Translation: We don’t see any birth defects when Klonopin is the only medication used. In combination with an SSRI (I take an SNRI, but they’re very similar), it might cause problems for babies just after they’re born. The “complications” are mild because they mostly include feeling mild withdrawal after birth. There have been babies born with birth defects to mothers who took Klonopin during the first trimester (when “physical abnormalities” occur). It’s not clear that Klonopin exposure caused those birth defects. Here’s an example: one study in Hungary looked at 22,865 babies exposed to one of five benzodiazepines, including Klonopin, in the first trimester and found 57 “affected” infants. Out of 38,151 babies not exposed, 75 were “affected.” Reprotox says that “These data … showed no increased teratogenic risk associated with benzodiazepine exposures.” And so on.
I have another appointment with Dr.

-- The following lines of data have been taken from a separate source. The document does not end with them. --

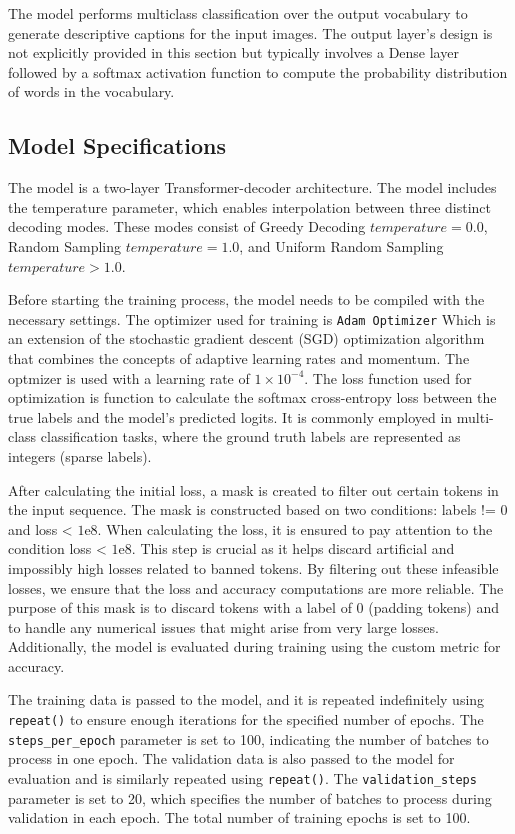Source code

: \documentclass[runningheads]{llncs}
\begin{document}
The model performs multiclass classification over the output vocabulary to generate descriptive captions for the input images. The output layer's design is not explicitly provided in this section but typically involves a Dense layer followed by a softmax activation function to compute the probability distribution of words in the vocabulary.

\subsection{Model Specifications}

The model is a two-layer Transformer-decoder architecture. The model includes the temperature parameter, which enables interpolation between three distinct decoding modes. These modes consist of Greedy Decoding $temperature = 0.0$, Random Sampling $temperature = 1.0$, and Uniform Random Sampling $temperature > 1.0$.

Before starting the training process, the model needs to be compiled with the necessary settings. The optimizer used for training is \texttt{Adam Optimizer} Which is an extension of the stochastic gradient descent (SGD) optimization algorithm that combines the concepts of adaptive learning rates and momentum. The optmizer is used with a learning rate of $1 \times 10^{-4}$. The loss function used for optimization is  function to calculate the softmax cross-entropy loss between the true labels and the model's predicted logits. It is commonly employed in multi-class classification tasks, where the ground truth labels are represented as integers (sparse labels).

After calculating the initial loss, a mask is created to filter out certain tokens in the input sequence. The mask is constructed based on two conditions: labels != 0 and loss < $1 \mathrm{e} 8$. When calculating the loss, it is ensured to pay attention to the condition loss < $1 \mathrm{e} 8$. This step is crucial as it helps discard artificial and impossibly high losses related to banned tokens. By filtering out these infeasible losses, we ensure that the loss and accuracy computations are more reliable. The purpose of this mask is to discard tokens with a label of 0 (padding tokens) and to handle any numerical issues that might arise from very large losses. Additionally, the model is evaluated during training using the custom metric for accuracy.

The training data is passed to the model, and it is repeated indefinitely using \texttt{repeat()} to ensure enough iterations for the specified number of epochs. The \texttt{steps\_per\_epoch} parameter is set to 100, indicating the number of batches to process in one epoch. The validation data is also passed to the model for evaluation and is similarly repeated using \texttt{repeat()}. The \texttt{validation\_steps} parameter is set to 20, which specifies the number of batches to process during validation in each epoch. The total number of training epochs is set to 100. 
\end{document}
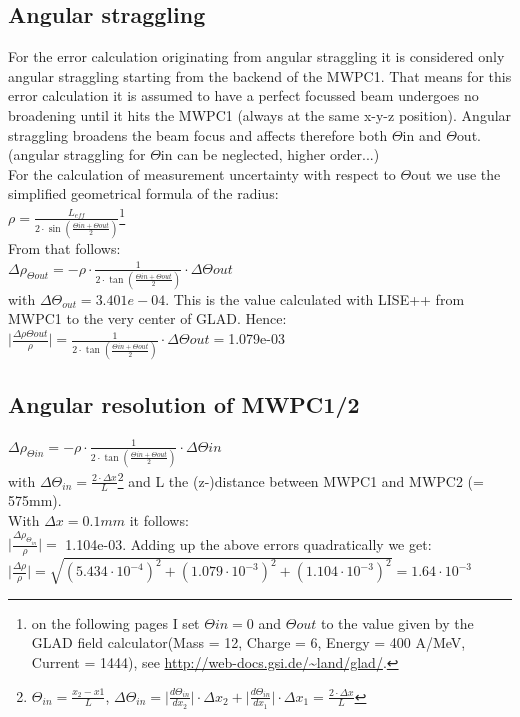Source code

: \documentclass[12pt, letterpaper]{article}
\begin{document}
\subsection{Angular straggling}
For the error calculation originating from angular straggling it is considered only angular straggling starting from the backend of the MWPC1. That means for this error calculation it is assumed to have a perfect focussed beam undergoes no broadening until it hits the MWPC1 (always at the same x-y-z position). Angular straggling broadens the beam focus and affects therefore both $\Theta$\textunderscore in and $\Theta$\textunderscore out. \\
(angular straggling for $\Theta$\textunderscore in can be neglected, higher order...)\\
For the calculation of  measurement uncertainty with respect to $\Theta$\textunderscore out we use the simplified geometrical formula of the radius:\\
$\rho = \frac{L_{eff}}{2\cdot\sin(\frac{\Theta{in}+\Theta{out}}{2})}$\footnote{on the following pages I set $\Theta{in} = 0$ and $\Theta{out}$ to the value given by the GLAD field calculator(Mass = 12, Charge = 6, Energy = 400 A/MeV, Current = 1444), see \url{http://web-docs.gsi.de/~land/glad/}.}\\ 
From that follows:\\
$\Delta\rho_{\Theta{out}} = -\rho\cdot \frac{1}{2\cdot\tan(\frac{\Theta{in}+\Theta{out}}{2})}\cdot\Delta\Theta{out}$\\
with $\Delta\Theta_{out} = 3.401e-04$. This is the value calculated with LISE++ from MWPC1 to the very center of GLAD. 
Hence:\\
$\Big|\frac{\Delta\rho{\Theta{out}}}{\rho}\Big| = \frac{1}{2\cdot\tan(\frac{\Theta{in}+\Theta{out}}{2})}\cdot\Delta\Theta{out} = $1.079e-03

\subsection{Angular resolution of MWPC1/2}
$\Delta\rho_{\Theta{in}} = -\rho\cdot \frac{1}{2\cdot\tan(\frac{\Theta{in}+\Theta{out}}{2})}\cdot\Delta\Theta{in}$ \\
with $\Delta\Theta_{in} = \frac{2\cdot \Delta x}{L} $\footnote{$\Theta_{in} = \frac{x_{2}-x{1}}{L}$, $\Delta\Theta_{in} = \big|\frac{d\Theta_{in}}{dx_{2}} \big|\cdot \Delta x_{2} + \big|\frac{d\Theta_{in}}{dx_{1}} \big|\cdot \Delta x_{1} = \frac{2\cdot \Delta x}{L}$} and L the (z-)distance between MWPC1 and MWPC2 (= 575mm).\\
\newline
With $\Delta x = 0.1mm$ it follows:\\
\newline
$\Big|\frac{\Delta\rho_{\Theta_{in}}}{\rho}\Big| = $ 1.104e-03.
\newline
\newline
Adding up the above errors quadratically we get:\\
$\Big|\frac{\Delta\rho}{\rho}\Big| = \sqrt{(5.434\cdot10^{-4})^{2}+(1.079\cdot10^{-3})^{2}+(1.104\cdot10^{-3})^{2}} = 1.64\cdot10^{-3} $
\end{document}
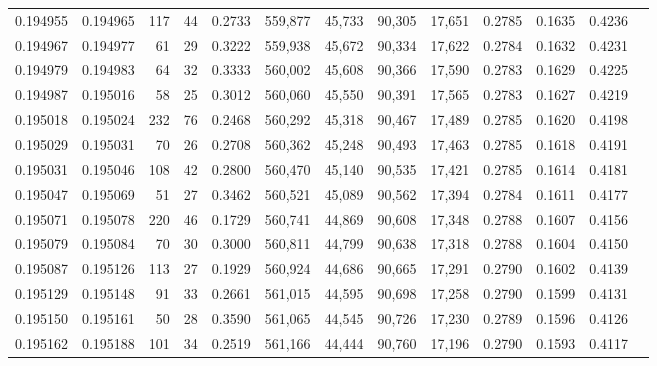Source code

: \begin{tabular}{rrrrrrrrrrrrr}
0.194955 & 0.194965 &   117 &  44 &                                     0.2733 & 559,877 &  45,733 &  90,305 &  17,651 & 0.2785 & 0.1635 & 0.4236 \\
0.194967 & 0.194977 &    61 &  29 &                                     0.3222 & 559,938 &  45,672 &  90,334 &  17,622 & 0.2784 & 0.1632 & 0.4231 \\
0.194979 & 0.194983 &    64 &  32 &                                     0.3333 & 560,002 &  45,608 &  90,366 &  17,590 & 0.2783 & 0.1629 & 0.4225 \\
0.194987 & 0.195016 &    58 &  25 &                                     0.3012 & 560,060 &  45,550 &  90,391 &  17,565 & 0.2783 & 0.1627 & 0.4219 \\
0.195018 & 0.195024 &   232 &  76 &                                     0.2468 & 560,292 &  45,318 &  90,467 &  17,489 & 0.2785 & 0.1620 & 0.4198 \\
0.195029 & 0.195031 &    70 &  26 &                                     0.2708 & 560,362 &  45,248 &  90,493 &  17,463 & 0.2785 & 0.1618 & 0.4191 \\
0.195031 & 0.195046 &   108 &  42 &                                     0.2800 & 560,470 &  45,140 &  90,535 &  17,421 & 0.2785 & 0.1614 & 0.4181 \\
0.195047 & 0.195069 &    51 &  27 &                                     0.3462 & 560,521 &  45,089 &  90,562 &  17,394 & 0.2784 & 0.1611 & 0.4177 \\
0.195071 & 0.195078 &   220 &  46 &                                     0.1729 & 560,741 &  44,869 &  90,608 &  17,348 & 0.2788 & 0.1607 & 0.4156 \\
0.195079 & 0.195084 &    70 &  30 &                                     0.3000 & 560,811 &  44,799 &  90,638 &  17,318 & 0.2788 & 0.1604 & 0.4150 \\
0.195087 & 0.195126 &   113 &  27 &                                     0.1929 & 560,924 &  44,686 &  90,665 &  17,291 & 0.2790 & 0.1602 & 0.4139 \\
0.195129 & 0.195148 &    91 &  33 &                                     0.2661 & 561,015 &  44,595 &  90,698 &  17,258 & 0.2790 & 0.1599 & 0.4131 \\
0.195150 & 0.195161 &    50 &  28 &                                     0.3590 & 561,065 &  44,545 &  90,726 &  17,230 & 0.2789 & 0.1596 & 0.4126 \\
0.195162 & 0.195188 &   101 &  34 &                                     0.2519 & 561,166 &  44,444 &  90,760 &  17,196 & 0.2790 & 0.1593 & 0.4117 \\

\end{tabular}
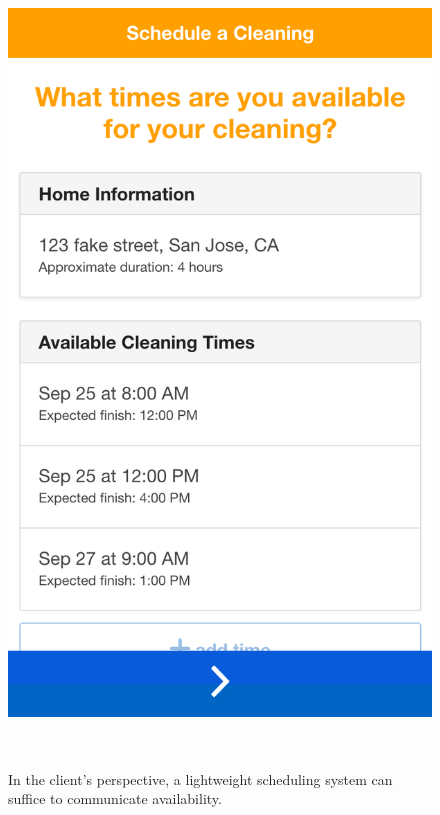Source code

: \begin{figure}[t]
\centering
  \includegraphics[width=1\columnwidth]{figures/scheduling}
    \caption{In the client's perspective, a lightweight scheduling system can suffice to communicate availability.}~\label{fig:clientSchedule}
\end{figure}
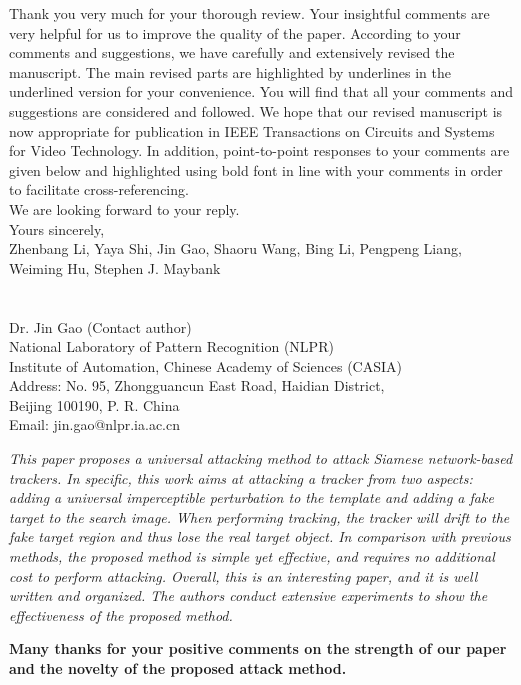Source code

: \documentclass[12pt]{article}
\begin{document}
Thank you very much for your thorough review. Your insightful comments are very helpful for us to improve the quality of the paper. According to your comments and suggestions, we have carefully and extensively revised the manuscript. The main revised parts are highlighted by underlines in the underlined version for your convenience. You will find that all your comments and suggestions are considered and followed. We hope that our revised manuscript is now appropriate for publication in IEEE Transactions on Circuits and Systems for Video Technology.
In addition, point-to-point responses to your comments are given below and highlighted using bold font in line with your comments in order to facilitate cross-referencing.\\[10pt]
\indent We are looking forward to your reply.\\[10pt]
\noindent Yours sincerely,\\
\noindent Zhenbang Li, Yaya Shi, Jin Gao, Shaoru Wang, Bing Li, Pengpeng Liang, Weiming Hu, Stephen J. Maybank
\\
\\
\\
\noindent Dr. Jin Gao (Contact author)\\
\noindent National Laboratory of Pattern Recognition (NLPR)\\
\noindent Institute of Automation, Chinese Academy of Sciences (CASIA)\\
\noindent Address: No. 95, Zhongguancun East Road, Haidian District,\\
\noindent Beijing 100190, P. R. China\\
\noindent Email: jin.gao@nlpr.ia.ac.cn

\newpage
\textit{This paper proposes a universal attacking method to attack Siamese network-based trackers. In specific, this work aims at attacking a tracker from two aspects: adding a universal imperceptible perturbation to the template and adding a fake target to the search image. When performing tracking, the tracker will drift to the fake target region and thus lose the real target object. In comparison with previous methods, the proposed method is simple yet effective, and requires no additional cost to perform attacking. Overall, this is an interesting paper, and it is well written and organized. The authors conduct extensive experiments to show the effectiveness of the proposed method.}

\textbf{Many thanks for your positive comments on the strength of our paper and the novelty of the proposed attack method.}
\end{document}
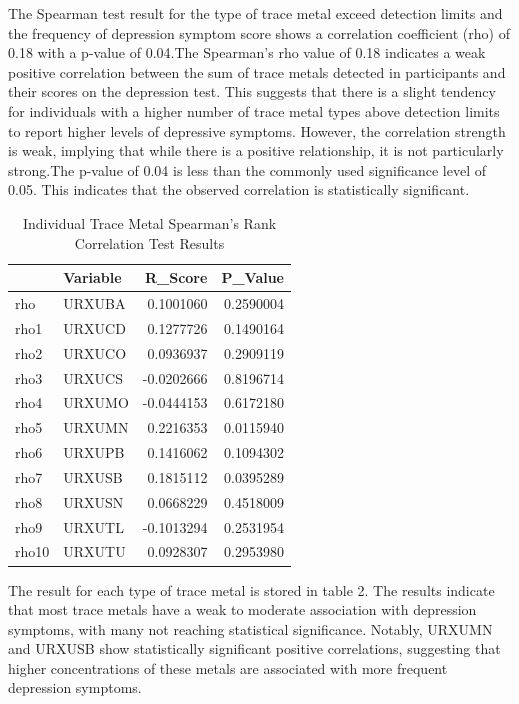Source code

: \documentclass[
  man,floatsintext]{apa6}
\begin{document}
The Spearman test result for the type of trace metal exceed detection limits and the frequency of depression symptom score shows a correlation coefficient (rho) of 0.18 with a p-value of 0.04.The Spearman's rho value of 0.18 indicates a weak positive correlation between the sum of trace metals detected in participants and their scores on the depression test. This suggests that there is a slight tendency for individuals with a higher number of trace metal types above detection limits to report higher levels of depressive symptoms. However, the correlation strength is weak, implying that while there is a positive relationship, it is not particularly strong.The p-value of 0.04 is less than the commonly used significance level of 0.05. This indicates that the observed correlation is statistically significant.

\begin{table}

\caption{\label{tab:test-result-table}Individual Trace Metal Spearman's Rank Correlation Test Results}
\centering
\begin{tabular}[t]{l|l|r|r}
\hline
  & Variable & R\_Score & P\_Value\\
\hline
rho & URXUBA & 0.1001060 & 0.2590004\\
\hline
rho1 & URXUCD & 0.1277726 & 0.1490164\\
\hline
rho2 & URXUCO & 0.0936937 & 0.2909119\\
\hline
rho3 & URXUCS & -0.0202666 & 0.8196714\\
\hline
rho4 & URXUMO & -0.0444153 & 0.6172180\\
\hline
rho5 & URXUMN & 0.2216353 & 0.0115940\\
\hline
rho6 & URXUPB & 0.1416062 & 0.1094302\\
\hline
rho7 & URXUSB & 0.1815112 & 0.0395289\\
\hline
rho8 & URXUSN & 0.0668229 & 0.4518009\\
\hline
rho9 & URXUTL & -0.1013294 & 0.2531954\\
\hline
rho10 & URXUTU & 0.0928307 & 0.2953980\\
\hline
\end{tabular}
\end{table}

The result for each type of trace metal is stored in table 2. The results indicate that most trace metals have a weak to moderate association with depression symptoms, with many not reaching statistical significance. Notably, URXUMN and URXUSB show statistically significant positive correlations, suggesting that higher concentrations of these metals are associated with more frequent depression symptoms.
\end{document}
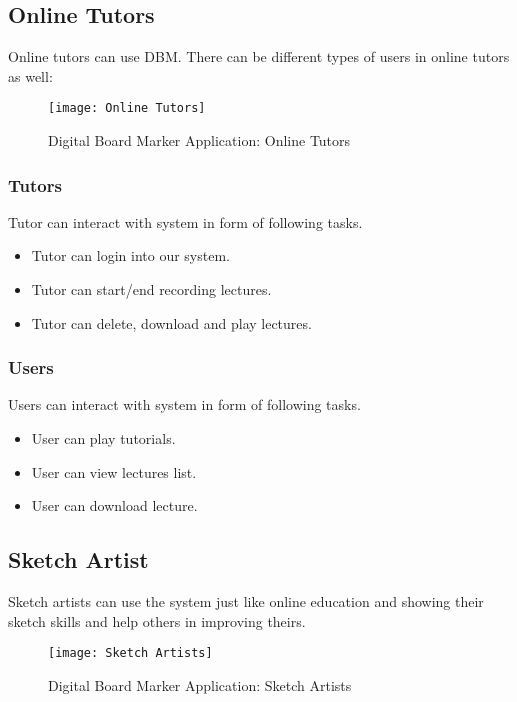 \subsection{Online Tutors}
Online tutors can use DBM. There can be different types of users in online tutors as well:

\bigskip

\begin{figure}[h]
  \centering
  \texttt{[image: Online Tutors]}
  \caption{Digital Board Marker Application: Online Tutors}
\end{figure}

\bigskip

\subsubsection{Tutors}

Tutor can interact with system in form of following tasks.
\begin{itemize}
\item Tutor can login into our system.
\item Tutor can start/end recording lectures.
\item Tutor can delete, download and play lectures.
\end{itemize}

\bigskip

\subsubsection{Users}

Users can interact with system in form of following tasks.
\begin{itemize}
\item User can play tutorials.
\item User can view lectures list.
\item User can download lecture.
\end{itemize}
\bigskip


\subsection{Sketch Artist}
Sketch artists can use the system just like online education and showing their sketch skills and help others in improving theirs.

\bigskip

\begin{figure}[h]
  \centering
  \texttt{[image: Sketch Artists]}
  \caption{Digital Board Marker Application: Sketch Artists}
\end{figure}

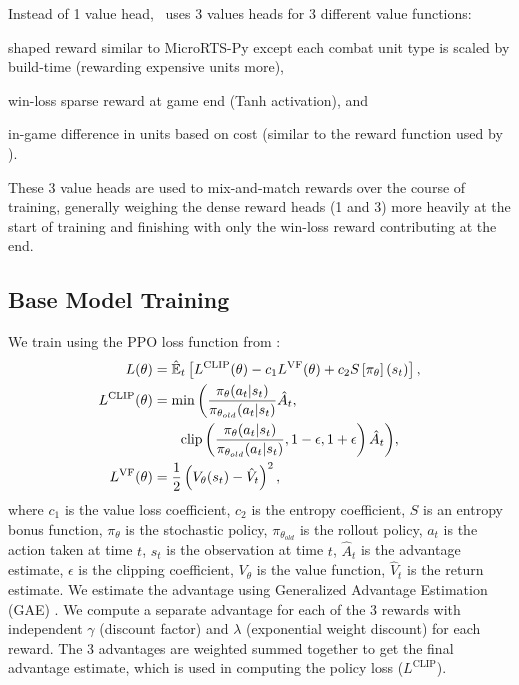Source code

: \documentclass[conference]{IEEEtran}
\begin{document}
Instead of 1 value head, \agentName\ uses 3 values heads for 3 different value
functions:
\begin{inparaenum}[(1)]
    \item shaped reward similar to MicroRTS-Py except each combat unit type is
    scaled by build-time (rewarding expensive units more),
    \item win-loss sparse reward at game end (Tanh activation), and
    \item in-game difference in units based on cost (similar to the reward function used
    by \cite{Winter2021}).
\end{inparaenum}
These 3 value heads are used to mix-and-match rewards over the course of training,
generally weighing the dense reward heads (1 and 3) more heavily at the start of
training and finishing with only the win-loss reward contributing at the end.

\subsection{Base Model Training}
We train using the PPO loss function from \cite{DBLP:journals/corr/SchulmanWDRK17}:
\begin{align}
    L(\theta) &= \hat{\mathbb{E}}_t \left[ L^{\text{CLIP}}(\theta) - c_1 L^{\text{VF}}(\theta) + c_2 S\left[\pi_\theta\right](s_t) \right], \\
    L^{\text{CLIP}}(\theta) &= \min \bigg( \frac{\pi_\theta(a_t|s_t)}{\pi_{\theta_{old}}(a_t|s_t)} \hat{A}_t, \notag \\
    &\qquad \text{clip}\left( \frac{\pi_\theta(a_t|s_t)}{\pi_{\theta_{old}}(a_t|s_t)}, 1-\epsilon, 1+\epsilon \right) \hat{A}_t \bigg), \\
    L^{\text{VF}}(\theta) &= \frac{1}{2} \left( V_\theta(s_t) - \hat{V}_t \right)^2,
\end{align}
where $c_1$ is the value loss coefficient, $c_2$ is the entropy coefficient, $S$ is an
entropy bonus function, $\pi_\theta$ is the stochastic policy, $\pi_{\theta_{old}}$ is the rollout policy, $a_t$
is the action taken at time $t$, $s_t$ is the observation at time $t$, $\hat{A}_t$
is the advantage estimate,  $\epsilon$ is the clipping coefficient, $V_\theta$ is the
value function, $\hat{V}_t$ is the return estimate. We estimate the advantage
using Generalized Advantage Estimation (GAE) \cite{DBLP:journals/corr/SchulmanMLJA15}.
We compute a separate advantage for each of the 3 rewards with independent $\gamma$
(discount factor) and $\lambda$ (exponential weight discount) for each reward. The 3 
advantages are weighted summed together to get the final advantage estimate, which is
used in computing the policy loss ($L^{\text{CLIP}}$).
\end{document}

P in two weeks to discuss “a timeline” and plan when exactly it’s a good idea to start trying to conceive. In the meantime, I am no longer taking BuSpar, because my psychiatrist and I think it was actually making me feel worse, and I’m about to start a prenatal vitamin regimen. Oh, and Nathan and I are disgustingly mushy about this whole baby possibility. Our conversation over brunch at Alice’s Teacup after the appointment was too ridiculous to repeat!
So there’s no way to know for sure, but it seems like combining Effexor XR (generic) and Klonopin (also generic) will be safer than my other options. That’s the plan. It might change, but it’s a thoughtful plan. And yes, I do have a headache.